§ The records
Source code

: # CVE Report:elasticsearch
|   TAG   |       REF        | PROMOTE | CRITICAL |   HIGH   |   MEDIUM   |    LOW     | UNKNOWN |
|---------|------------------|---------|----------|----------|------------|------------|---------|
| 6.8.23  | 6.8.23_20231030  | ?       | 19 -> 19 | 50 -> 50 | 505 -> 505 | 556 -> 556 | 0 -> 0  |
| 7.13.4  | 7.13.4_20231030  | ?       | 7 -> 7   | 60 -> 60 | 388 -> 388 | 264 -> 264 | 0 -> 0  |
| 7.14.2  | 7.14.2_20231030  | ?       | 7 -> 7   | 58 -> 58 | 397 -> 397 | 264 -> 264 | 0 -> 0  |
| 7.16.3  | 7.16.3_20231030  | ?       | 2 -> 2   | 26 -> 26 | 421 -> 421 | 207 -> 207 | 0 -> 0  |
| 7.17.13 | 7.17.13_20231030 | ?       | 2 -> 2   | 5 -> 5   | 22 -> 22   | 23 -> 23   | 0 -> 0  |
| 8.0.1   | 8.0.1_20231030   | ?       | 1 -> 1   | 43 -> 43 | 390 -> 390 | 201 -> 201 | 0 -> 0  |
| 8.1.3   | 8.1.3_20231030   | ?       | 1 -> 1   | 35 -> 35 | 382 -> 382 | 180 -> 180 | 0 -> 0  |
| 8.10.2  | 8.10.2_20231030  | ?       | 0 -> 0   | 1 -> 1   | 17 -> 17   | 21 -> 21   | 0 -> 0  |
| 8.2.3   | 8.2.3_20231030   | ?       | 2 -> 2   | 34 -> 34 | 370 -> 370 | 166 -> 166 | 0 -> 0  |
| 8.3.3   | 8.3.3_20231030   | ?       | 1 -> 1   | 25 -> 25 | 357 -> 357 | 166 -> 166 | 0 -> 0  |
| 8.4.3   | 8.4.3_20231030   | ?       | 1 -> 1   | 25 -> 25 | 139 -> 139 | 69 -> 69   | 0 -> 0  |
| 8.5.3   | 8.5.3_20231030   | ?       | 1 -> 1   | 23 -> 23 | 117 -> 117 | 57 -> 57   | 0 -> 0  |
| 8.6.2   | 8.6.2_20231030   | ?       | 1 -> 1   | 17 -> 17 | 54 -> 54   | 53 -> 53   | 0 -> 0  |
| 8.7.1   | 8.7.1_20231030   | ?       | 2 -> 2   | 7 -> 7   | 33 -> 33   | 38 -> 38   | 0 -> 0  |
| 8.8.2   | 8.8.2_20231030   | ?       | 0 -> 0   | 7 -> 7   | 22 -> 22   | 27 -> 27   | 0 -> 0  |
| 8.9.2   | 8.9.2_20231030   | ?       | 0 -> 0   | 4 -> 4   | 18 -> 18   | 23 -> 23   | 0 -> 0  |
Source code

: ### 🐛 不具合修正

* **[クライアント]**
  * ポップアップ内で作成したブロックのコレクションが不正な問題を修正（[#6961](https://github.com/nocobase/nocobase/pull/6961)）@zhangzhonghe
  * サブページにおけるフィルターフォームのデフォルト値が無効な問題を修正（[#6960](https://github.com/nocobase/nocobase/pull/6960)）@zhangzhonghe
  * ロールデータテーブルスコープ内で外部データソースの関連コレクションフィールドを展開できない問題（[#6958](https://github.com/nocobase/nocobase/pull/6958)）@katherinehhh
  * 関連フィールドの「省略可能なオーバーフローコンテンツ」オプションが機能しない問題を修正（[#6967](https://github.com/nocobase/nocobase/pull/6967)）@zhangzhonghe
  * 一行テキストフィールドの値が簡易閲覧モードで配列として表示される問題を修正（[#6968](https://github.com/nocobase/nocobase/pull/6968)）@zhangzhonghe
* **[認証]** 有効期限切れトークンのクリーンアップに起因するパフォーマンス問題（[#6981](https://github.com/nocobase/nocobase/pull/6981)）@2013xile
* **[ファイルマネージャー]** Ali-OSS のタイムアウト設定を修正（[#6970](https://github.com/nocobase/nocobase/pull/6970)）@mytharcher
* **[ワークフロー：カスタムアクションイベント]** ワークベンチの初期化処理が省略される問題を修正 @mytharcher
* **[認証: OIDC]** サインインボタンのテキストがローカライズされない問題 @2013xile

§ About this task
Make an exact copy of all the lines above.

§ Written reply
Source code

: # CVE Report:elasticsearch
|   TAG   |       REF        | PROMOTE | CRITICAL |   HIGH   |   MEDIUM   |    LOW     | UNKNOWN |
|---------|------------------|---------|----------|----------|------------|------------|---------|
| 6.8.23  | 6.8.23_20231030  | ?       | 19 -> 19 | 50 -> 50 | 505 -> 505 | 556 -> 556 | 0 -> 0  |
| 7.13.4  | 7.13.4_20231030  | ?       | 7 -> 7   | 60 -> 60 | 388 -> 388 | 264 -> 264 | 0 -> 0  |
| 7.14.2  | 7.14.2_20231030  | ?       | 7 -> 7   | 58 -> 58 | 397 -> 397 | 264 -> 264 | 0 -> 0  |
| 7.16.3  | 7.16.3_20231030  | ?       | 2 -> 2   | 26 -> 26 | 421 -> 421 | 207 -> 207 | 0 -> 0  |
| 7.17.13 | 7.17.13_20231030 | ?       | 2 -> 2   | 5 -> 5   | 22 -> 22   | 23 -> 23   | 0 -> 0  |
| 8.0.1   | 8.0.1_20231030   | ?       | 1 -> 1   | 43 -> 43 | 390 -> 390 | 201 -> 201 | 0 -> 0  |
| 8.1.3   | 8.1.3_20231030   | ?       | 1 -> 1   | 35 -> 35 | 382 -> 382 | 180 -> 180 | 0 -> 0  |
| 8.10.2  | 8.10.2_20231030  | ?       | 0 -> 0   | 1 -> 1   | 17 -> 17   | 21 -> 21   | 0 -> 0  |
| 8.2.3   | 8.2.3_20231030   | ?       | 2 -> 2   | 34 -> 34 | 370 -> 370 | 166 -> 166 | 0 -> 0  |
| 8.3.3   | 8.3.3_20231030   | ?       | 1 -> 1   | 25 -> 25 | 357 -> 357 | 166 -> 166 | 0 -> 0  |
| 8.4.3   | 8.4.3_20231030   | ?       | 1 -> 1   | 25 -> 25 | 139 -> 139 | 69 -> 69   | 0 -> 0  |
| 8.5.3   | 8.5.3_20231030   | ?       | 1 -> 1   | 23 -> 23 | 117 -> 117 | 57 -> 57   | 0 -> 0  |
| 8.6.2   | 8.6.2_20231030   | ?       | 1 -> 1   | 17 -> 17 | 54 -> 54   | 53 -> 53   | 0 -> 0  |
| 8.7.1   | 8.7.1_20231030   | ?       | 2 -> 2   | 7 -> 7   | 33 -> 33   | 38 -> 38   | 0 -> 0  |
| 8.8.2   | 8.8.2_20231030   | ?       | 0 -> 0   | 7 -> 7   | 22 -> 22   | 27 -> 27   | 0 -> 0  |
| 8.9.2   | 8.9.2_20231030   | ?       | 0 -> 0   | 4 -> 4   | 18 -> 18   | 23 -> 23   | 0 -> 0  |
Source code

: ### 🐛 不具合修正

* **[クライアント]**
  * ポップアップ内で作成したブロックのコレクションが不正な問題を修正（[#6961](https://github.com/nocobase/nocobase/pull/6961)）@zhangzhonghe
  * サブページにおけるフィルターフォームのデフォルト値が無効な問題を修正（[#6960](https://github.com/nocobase/nocobase/pull/6960)）@zhangzhonghe
  * ロールデータテーブルスコープ内で外部データソースの関連コレクションフィールドを展開できない問題（[#6958](https://github.com/nocobase/nocobase/pull/6958)）@katherinehhh
  * 関連フィールドの「省略可能なオーバーフローコンテンツ」オプションが機能しない問題を修正（[#6967](https://github.com/nocobase/nocobase/pull/6967)）@zhangzhonghe
  * 一行テキストフィールドの値が簡易閲覧モードで配列として表示される問題を修正（[#6968](https://github.com/nocobase/nocobase/pull/6968)）@zhangzhonghe
* **[認証]** 有効期限切れトークンのクリーンアップに起因するパフォーマンス問題（[#6981](https://github.com/nocobase/nocobase/pull/6981)）@2013xile
* **[ファイルマネージャー]** Ali-OSS のタイムアウト設定を修正（[#6970](https://github.com/nocobase/nocobase/pull/6970)）@mytharcher
* **[ワークフロー：カスタムアクションイベント]** ワークベンチの初期化処理が省略される問題を修正 @mytharcher
* **[認証: OIDC]** サインインボタンのテキストがローカライズされない問題 @2013xile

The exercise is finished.